Женщин запихнули в небольшие камеры. Ане досталась нижняя полка. Соседки никак не могли успокоиться — одна все плакала, поминая трех своих детишек, другая на чем свет стоит ругала Сталина, третья все время чихала и кашляла. Укрывшись тонким одеялом, Аня почувствовала, что в уголках глаз предательски защипало. Немцы отняли у нее все дорогое — Геннадия, Петеньку, Димку, бабу Шуру и деда Василия. И даже о свекрови Таисии Федоровне Анна вспоминала с теплотой. Неужели ей предстоит стать рабыней в чужой стране?

Пленниц разбудили в шесть. Накормили, а затем отвели в большой зал, полный народа. Аня увидела немцев — мужчин и женщин, которые с интересом поглядывали на русских женщин.

Им велели выстроиться в шеренгу, и немцы, как на рынке, окружили их. Аня слышала обрывки фраз:

— Дорогой, нам требуется служанка постарше.
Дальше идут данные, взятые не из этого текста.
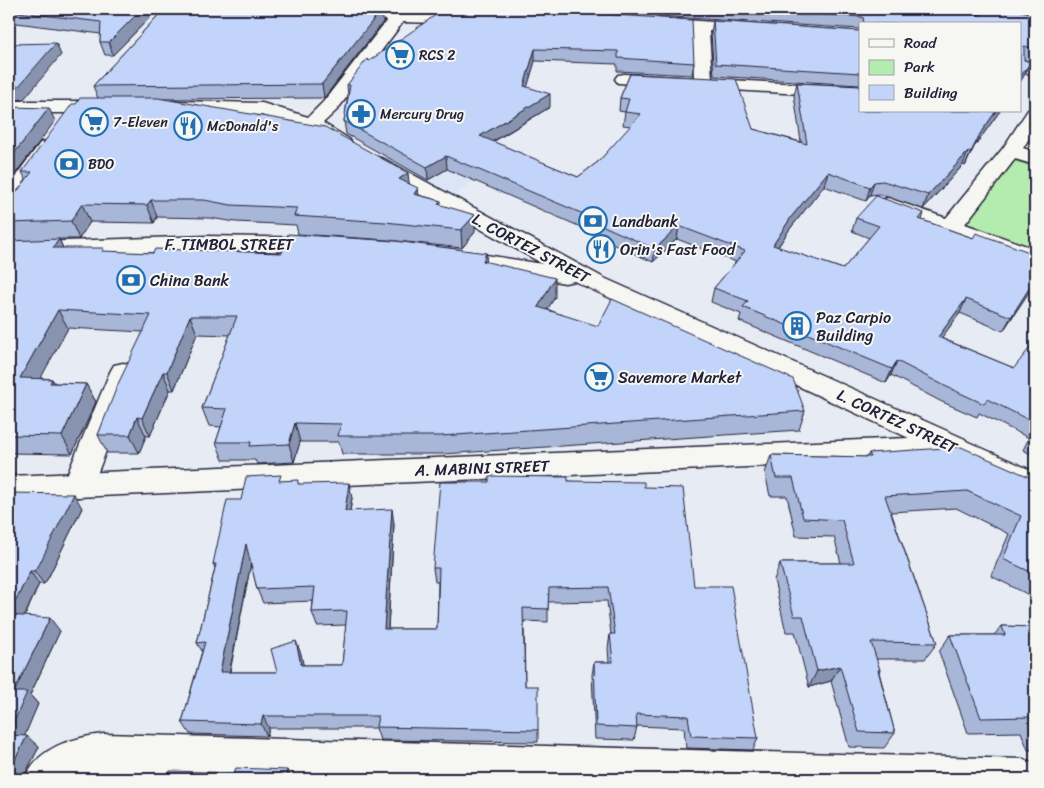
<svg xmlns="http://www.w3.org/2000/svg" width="1044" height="788" viewBox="0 0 1044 788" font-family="Sriracha,sans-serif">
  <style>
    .built { fill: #dce5f6 }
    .green { fill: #b4ebae; stroke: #6b8674 }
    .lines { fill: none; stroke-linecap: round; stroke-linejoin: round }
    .minor-casing { stroke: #22223b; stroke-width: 3 }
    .major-casing { stroke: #22223b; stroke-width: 3 }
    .minor { fill: #f6f6f2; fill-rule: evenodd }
    .major { fill: #f6f6f2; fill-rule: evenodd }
    .wall { fill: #a8b6d7; stroke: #22223b; fill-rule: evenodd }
    .shaded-wall { fill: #8894af; stroke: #22223b }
    .building { fill: #c3d4fa; stroke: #22223b; fill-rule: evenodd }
    .labels { text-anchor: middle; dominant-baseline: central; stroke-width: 4; stroke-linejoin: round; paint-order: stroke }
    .far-poi-label { font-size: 14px; fill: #22223b; stroke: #f6f6f2; text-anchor: start }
    .poi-label { font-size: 16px; fill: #22223b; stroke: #f6f6f2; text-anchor: start }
    .street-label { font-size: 16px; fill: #22223b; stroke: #f6f6f2 }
  </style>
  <rect width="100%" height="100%" fill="#e7ecf4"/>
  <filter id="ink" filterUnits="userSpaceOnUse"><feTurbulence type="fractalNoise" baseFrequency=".02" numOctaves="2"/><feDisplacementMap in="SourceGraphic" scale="10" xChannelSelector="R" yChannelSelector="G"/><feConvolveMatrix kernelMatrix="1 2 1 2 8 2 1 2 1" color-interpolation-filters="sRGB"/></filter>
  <g filter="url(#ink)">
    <path class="built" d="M451,122l62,26 -61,50 -72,-38z"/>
    <path class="green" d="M1007,158l28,9v83l-75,-27z"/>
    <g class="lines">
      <defs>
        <g id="minor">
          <path d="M318,9c42,-3 84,5 126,5 25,0 51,-7 76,-5l-2,3c-39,11 -76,12 -115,10l-66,88 -14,13 26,16 3,4 -3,4h-14l-31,-19 -43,-13 -88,-2 -7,-2 -2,-4 2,-4 7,-2 89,2 46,14 15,-15 64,-82 -61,-6z"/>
          <path d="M656,18l100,7 2,3 -8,5 -41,-2 3,48 121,7 6,1 3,4 -3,4 -6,1 -215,-13 -3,-4 3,-4 6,-1 70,4 -2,-48 -42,-4 -2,-3z"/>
          <path d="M1020,60l15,4v11l-15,-4z"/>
          <path d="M9,101h98l7,2 2,4 -2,4 -7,2h-98z"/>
          <path d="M1035,108v21l-12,19 12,4v13l-20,-6 -50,65 70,25v15l-155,-54 -3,-5 3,-5 8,-2 58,20 57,-70 25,-38z"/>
          <path d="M47,141l7,2 3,4 -40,57 -8,1v-20l31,-42z"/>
          <path d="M377,157l7,2 220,119 361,161 5,8 -5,8 -10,3 -10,-3 -371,-174 -9,2 -124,-22 -4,-5 4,-5 8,-2 94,15 -173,-97 -3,-4 3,-4z"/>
          <path d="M207,236l115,2 8,2 3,5 -3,5 -8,2 -115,-2 -198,7v-14z"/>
          <path d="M123,363l9,2 4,7 -43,113 -4,8 -11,4 -11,-4 -4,-8 47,-113 4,-7z"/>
          <path d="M103,734l920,25 12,5v15h-687l-245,-7 -29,7h-49c12,-32 47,-41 78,-45z"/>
        </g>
        <path id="major" d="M955,436l80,36v25l-83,-39 -943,42v-24z"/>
      </defs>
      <use href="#minor" class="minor-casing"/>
      <use href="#major" class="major-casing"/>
      <use href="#minor" class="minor"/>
      <use href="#major" class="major"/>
    </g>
    <g class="wall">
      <path d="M9,9h149l-45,46h-8l-5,-13 1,-8 -92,-12z"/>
      <path d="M164,9h253l-3,2 -32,-1 1,12 -59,76 -162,1 248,85 9,11 22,6v4l34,27 -13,16 -74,-8 -90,-6 -2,-9 -60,-3 -27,-4 -52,-1 -3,6 -64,-1 -11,17h-20l4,9 43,4 47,1h333v9l69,35 -8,12 258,102 -6,19 -356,24h-101l-3,-12h-39l-6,20 -37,2 -2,-4h-32l-7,-18 5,-15 -12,-1 -7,-18 28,-73 -33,-1 -23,56h-4l-20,46h-4l-7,17h-32l-9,-18 45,-103 -75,-4 -28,50 12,1 3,4 31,1 10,18 -24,52 -63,-1v-251l17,-22 -4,-8 54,-68 22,-6 -5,-12z"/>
      <path d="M458,9h67l169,54 -2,12 -75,-4v-7l-82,-3 -8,26 23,20 -57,35 85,35 21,-16 32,-35 -8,-1 2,-13 -6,-1 1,-13 10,-24 123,55 48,13 -7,-47 3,-12 62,3v-1l-145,-9 -3,-43 2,-12 147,10v80h140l-26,36 -9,19 -2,-1 -40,44 -44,-15 -9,1 -4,6 -42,-15 -35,44 -11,17 65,22 26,-31 -17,-7 4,-13 68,-5 -2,7 51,18 62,16v40l-6,-2 -26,39 -43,-18 -19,25 73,30 21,-21v109l-12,-6 6,-12 -50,-25 -2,4 -37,-16 -49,-26 -5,8 -147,-62 2,-7 -30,-12 3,-14 22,-26 -59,-23 -24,23 -57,-25 1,-3 -150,-65 -19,11 -82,-46 -2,-13 4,-26 -1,-10 22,-24 101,-49 14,-2 -26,2z"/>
      <path d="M550,9h404l27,6 6,-6h25l23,5v48l-11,-2 7,2 -6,12 -5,8v-58h-160v6v-1z"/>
      <path d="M869,453l163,31 3,2v112l-44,-22 18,-42 -53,-26 -65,4 46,131 -12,16h-49l4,11 -1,2 16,61 -11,15 -35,-1 -18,-66 -22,6 -14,-55h-9l-12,-52 6,-17h61l-7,-26 -38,-1 -9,-40h-17l-5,-23 6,-18 96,2z"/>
      <path d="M282,481l17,3 53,14 -2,13 44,13 -6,105h49l1,-47h-3l-2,-14 135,-87 76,6 50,99 64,152 -5,12 -67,-2 -2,-20 -47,-2 -3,14 -39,-1 -3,-64 2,-13h15l-1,-14 2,-14h1l-4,-33 -59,1v20l-24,-1 1,65 13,44v12l-158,-2 -4,-12h-107l-2,8 -77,-2 -8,-12 20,-71 -5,-8 18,-75 -2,-4 28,-64zM251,563l6,26 6,14 50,-2 -1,11 5,14 29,-1 -4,40h-39l-2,-11 -24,18h-47z"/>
      <path d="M9,493l73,15 -34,70 -4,6h-5l-14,32 35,15 -30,64 8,9 -14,32 15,11 -16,31 -14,1z"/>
      <path d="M1035,613v137h-7l-7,-18 -53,1 -29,-81 11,-17h44l8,-9 28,1z"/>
    </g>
    <g class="shaded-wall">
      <path d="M142,9h16l-45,46 -4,-13z"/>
      <path d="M382,9l1,13 -59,76 -2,-14z"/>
      <path d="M56,43l5,12 -37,44 -15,2v-14z"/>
      <path d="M535,49v12l-11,37v-12z"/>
      <path d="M1031,62l-6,12 -5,8v-5z"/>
      <path d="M550,94v13l-70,42v-13z"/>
      <path d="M49,108l6,13 -46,61v-22z"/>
      <path d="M996,111h4l-26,36 -9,19 6,-14 9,-18z"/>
      <path d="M968,152l-5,13 -40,44 5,-14z"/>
      <path d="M446,156l1,13 -19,11 -1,-13z"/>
      <path d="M828,172l-4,14 -35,44 -19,29 3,-14 19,-29z"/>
      <path d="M408,173l2,18 -11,-12z"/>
      <path d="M874,182l-4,13 -4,6 4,-14z"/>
      <path d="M418,188l2,18 -6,-12z"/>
      <path d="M151,200l6,17 -3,6 -7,-18z"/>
      <path d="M82,204l8,18 -11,17 -8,-18z"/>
      <path d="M475,215v17l-13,16 -1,-18z"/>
      <path d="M679,226l-2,13 -24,23 2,-13z"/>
      <path d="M59,239l8,18 -14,-9z"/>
      <path d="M486,253l1,18 -4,-10z"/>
      <path d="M555,278v19l-17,28v-18z"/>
      <path d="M1035,279l-6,13 -26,39 8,-14z"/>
      <path d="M966,299l-6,14 -28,38 6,-14z"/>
      <path d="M58,310l10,18 -37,68 -11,-18z"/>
      <path d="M190,316l7,18 -23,56 -7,-18z"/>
      <path d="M897,361l-6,14 -5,8 6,-14z"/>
      <path d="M163,372l7,18 -20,46 -8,-18z"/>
      <path d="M52,379l10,18 -12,-14z"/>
      <path d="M86,384l10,18 -24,52 -10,-18z"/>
      <path d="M137,417l9,19 -7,17 -9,-18z"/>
      <path d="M295,423l5,19 -6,20 -5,-18z"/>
      <path d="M349,483l3,15 -4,27 -3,-14z"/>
      <path d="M74,494l8,14 -34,70 -4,6 -10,-13z"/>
      <path d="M392,509l2,15 -7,119 -3,-14z"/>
      <path d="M246,544l6,14 -25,126 -7,-12z"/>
      <path d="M30,571l9,13 -20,44 -10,-13z"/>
      <path d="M50,618l10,13 -30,64 8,9 -18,43 -11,-11 5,-44z"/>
      <path d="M296,641l5,13 5,24 -5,-13z"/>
      <path d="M840,666l-9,15 -22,6 8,-16z"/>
      <path d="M263,716l6,12 -2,8 -6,-12z"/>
      <path d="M27,736l12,11 -16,31 1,1h-15l2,-12z"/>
      <path d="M287,770l5,9h-7z"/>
    </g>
    <g class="building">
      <path d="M9,9h133l-33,33h-9l1,-20 -92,-11z"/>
      <path d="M164,9h218l-60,75 -229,2z"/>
      <path d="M492,9h33l167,11 2,43 -76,-5v-7l-83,-2 -11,37 26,8 -70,42 98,41 21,-16 42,-47 -16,-2 4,-13 -9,-1 10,-24 106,5 17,50 54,15 -10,-61 63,3v25h136l-16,23 -9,18h-3l-40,43 -45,-14 -9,1 -4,5 -42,-15 -36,44 -19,29 70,24 36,-43 -23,-8 20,-22 48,17 -5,6 54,19 3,-5 59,21v25l-24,38 -45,-18 -28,38 76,31 18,-23 3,2v76l-48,-24 -3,5 -37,-17 -50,-26 -5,8 -149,-62 5,-6 -34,-13 31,-37 -66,-25 -24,23 -58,-26 3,-2 -154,-65 -19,11 -83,-46 6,-36h-3l20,-26 2,2 71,-49h30z"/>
      <path d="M730,9h224l27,6 6,-6h25l23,5v35l-11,-3v14l7,2 -11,15v-53h-156l-1,-7z"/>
      <path d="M713,21l147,10v42l-144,-9z"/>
      <path d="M56,43l-37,43 -10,1v-43z"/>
      <path d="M80,98h78l167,29 83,46 -9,6 19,9 -4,6 27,7 -3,3 37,11 -14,15 -76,-8 -91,-6 3,-8 -66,-3 -27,-5h-53l-4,5 -65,-1 -11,17 -62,2v-21l23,-30h-10l50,-68h4z"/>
      <path d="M9,107l40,1 -40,52z"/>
      <path d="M288,234l107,7 91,12 -3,8 72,17 -17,29 60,19 14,-27 181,80 12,32 -364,25h-103l3,-12 -46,-1 -6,21 -39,2 1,-4h-35l11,-33 -25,-1 35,-92h-47l-23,56h-4l-21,46 -5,-1 -7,18h-32l20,-51 33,-69 -93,-5 -38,68 32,1 -2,4 36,1 -24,52 -53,-1v-194l50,-2 -6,9h51l-2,3 51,2 2,-4 127,4z"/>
      <path d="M1035,430v8l-3,-2z"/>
      <path d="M961,447l73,32 -2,5 3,2v88l-32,-15 18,-43 -54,-25 -82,5 52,147 -66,-1 9,28h-2l17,63 -36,-1 -19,-66 -23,5 -14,-55h-9l-14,-53h74l-12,-43 -39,-2 -10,-40h-17l-5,-23 100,2 -2,-4z"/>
      <path d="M281,475l-2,6 19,-1v4l51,-1 -4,28 47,-2 -8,120h53l2,-61h-6l7,-86h49v-6l79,1v4l76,1v5l39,1 11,98h37l27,152 -67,-2 -3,-20 -52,-2 1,14 -41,-2 -2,-64h19l-3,-28h5l-7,-47 -59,1 -1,21 -25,-1 2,78h13v44l-162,-3 2,-11h-115l-2,8 -79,-2 23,-80 -8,1 19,-79h-3l14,-64h14l5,-23zM246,544l11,45 58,-2 -3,25 35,-1 -5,54h-41l-5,-24 -25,8 6,23h-57z"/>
      <path d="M9,493l65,1 -35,71 -5,6h-4l-21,44z"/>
      <path d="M9,615l41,3 -36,74h13l-18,41z"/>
      <path d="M1002,626l33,1v90l-54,1 -31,-83h55z"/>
      <path d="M9,735l18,1 -16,31 2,3 -4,9z"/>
      <path d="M236,768l51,2 -2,9h-117l2,-8 64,2z"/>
    </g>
  </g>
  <defs>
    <symbol id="supermarket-ring" viewBox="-11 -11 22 22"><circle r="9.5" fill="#f6f6f2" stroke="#1f6fb2" stroke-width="1.5"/><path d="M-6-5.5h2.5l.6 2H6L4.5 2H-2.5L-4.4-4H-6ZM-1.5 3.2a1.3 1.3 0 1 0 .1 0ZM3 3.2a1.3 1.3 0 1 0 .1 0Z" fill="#1f6fb2"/></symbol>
    <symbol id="pharmacy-ring" viewBox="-11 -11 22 22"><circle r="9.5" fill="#f6f6f2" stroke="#1f6fb2" stroke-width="1.5"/><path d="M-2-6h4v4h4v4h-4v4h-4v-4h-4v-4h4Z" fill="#1f6fb2"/></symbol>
    <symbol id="restaurant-ring" viewBox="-11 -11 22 22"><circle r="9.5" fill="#f6f6f2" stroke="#1f6fb2" stroke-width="1.5"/><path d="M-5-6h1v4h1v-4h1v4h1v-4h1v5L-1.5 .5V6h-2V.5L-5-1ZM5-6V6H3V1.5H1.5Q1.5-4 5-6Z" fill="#1f6fb2"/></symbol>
    <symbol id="bank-ring" viewBox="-11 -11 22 22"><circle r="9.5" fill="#f6f6f2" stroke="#1f6fb2" stroke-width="1.5"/><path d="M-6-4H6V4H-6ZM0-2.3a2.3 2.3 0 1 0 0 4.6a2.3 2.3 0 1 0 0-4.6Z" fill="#1f6fb2"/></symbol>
    <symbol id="building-ring" viewBox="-11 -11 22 22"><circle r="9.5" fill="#f6f6f2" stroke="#1f6fb2" stroke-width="1.5"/><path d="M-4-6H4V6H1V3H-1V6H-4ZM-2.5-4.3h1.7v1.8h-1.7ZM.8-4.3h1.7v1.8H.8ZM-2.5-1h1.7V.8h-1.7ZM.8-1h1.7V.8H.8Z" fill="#1f6fb2"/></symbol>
  </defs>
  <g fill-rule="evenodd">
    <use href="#supermarket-ring" x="384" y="39" width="32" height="32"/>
    <use href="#pharmacy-ring" x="345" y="98" width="32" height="32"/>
    <use href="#supermarket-ring" x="78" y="106" width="32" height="32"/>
    <use href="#restaurant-ring" x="172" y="110" width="32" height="32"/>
    <use href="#bank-ring" x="53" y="148" width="32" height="32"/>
    <use href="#bank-ring" x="577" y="205" width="32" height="32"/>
    <use href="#restaurant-ring" x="585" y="233" width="32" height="32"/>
    <use href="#bank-ring" x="115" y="264" width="32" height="32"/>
    <use href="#building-ring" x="781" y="310" width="32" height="32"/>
    <use href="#supermarket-ring" x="583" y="361" width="32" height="32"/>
  </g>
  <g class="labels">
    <g class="far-poi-label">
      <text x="419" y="55">RCS 2</text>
      <text x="380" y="114">Mercury Drug</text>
      <text x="113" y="122">7-Eleven</text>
      <text x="207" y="126">McDonald's</text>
      <text x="88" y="164">BDO</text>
    </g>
    <g class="poi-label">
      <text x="612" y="221">Landbank</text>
      <text x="620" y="249">Orin's Fast Food</text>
      <text x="150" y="280">China Bank</text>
      <text x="816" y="317">Paz Carpio<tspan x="816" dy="18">Building</tspan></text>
      <text x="618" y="377">Savemore Market</text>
    </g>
    <g class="street-label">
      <text x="229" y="244">F. TIMBOL STREET</text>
      <text transform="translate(531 248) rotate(28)">L. CORTEZ STREET</text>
      <text transform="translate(897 421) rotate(25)">L. CORTEZ STREET</text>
      <text transform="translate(482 468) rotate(-2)">A. MABINI STREET</text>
    </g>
  </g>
  <rect width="1044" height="788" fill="none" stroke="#f6f6f2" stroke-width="30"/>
  <rect x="15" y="15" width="1014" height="758" fill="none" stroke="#22223b" stroke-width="2" filter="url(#ink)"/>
  <rect x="859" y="22" width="162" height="90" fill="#f6f6f2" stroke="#a1a1a9"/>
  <rect x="869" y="39" width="25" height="8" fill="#f6f6f2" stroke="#a1a1a9"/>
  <text x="904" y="48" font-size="15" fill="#22223b">Road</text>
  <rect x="869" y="60" width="25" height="15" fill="#b4ebae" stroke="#a1a1a9"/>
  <text x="904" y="72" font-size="15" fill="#22223b">Park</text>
  <rect x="869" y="85" width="25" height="15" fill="#c3d4fa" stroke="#a1a1a9"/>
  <text x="904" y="98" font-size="15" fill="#22223b">Building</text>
</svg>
Не думай, что я возьму к себе в дом какую-нибудь вертихвостку.

— Ах, Генрих, ты только посмотри на их славянские лица! Какие они некрасивые! Ты думаешь, наши малыши испугаются, если мы возьмем себе такую горничную?

— Фрида, выбирай себе кухарку! Я же обещал, что сделаю тебе прелестный подарок ко дню рождения!

Около Анны возник невысокий пузатый немец с пышными седыми усами и бакенбардами. Его сопровождала не менее полная розовощекая дама. Немец схватил Аню за руку и повернулся к спутнице:

— Ну что, подойдет?

Женщина недовольно скривилась:

— Если она окажется, как и предыдущие, косолапой, то придется от нее избавляться.

— Уверен, дорогая, эта справится. — И он спросил у Ани: — Ты говоришь по-немецки?

От такого простого вопроса та растерялась. Немцы, как она убедилась, вовсе не походили внешне на монстров или вурдалаков. Обычные люди, занятые собственными проблемами.

— Она что, немая? — с отвращением спросила немка. — И такая грязная! Как бы не заполучить в дом заразу, Альбрехт!

— Я… я говорю по-немецки, — выдавила из себя Анна.

Немец радостно потер руки.

— Ну вот видишь, Хелена, она нас понимает! Ты откуда? Из города или из деревни?

— Я родилась в деревне, однако жила в городе, — ответила Аня.

Она не знала, чего ей ожидать от «покупателей». Ведь все немцы здесь собрались с единственной целью — выбрать себе рабов.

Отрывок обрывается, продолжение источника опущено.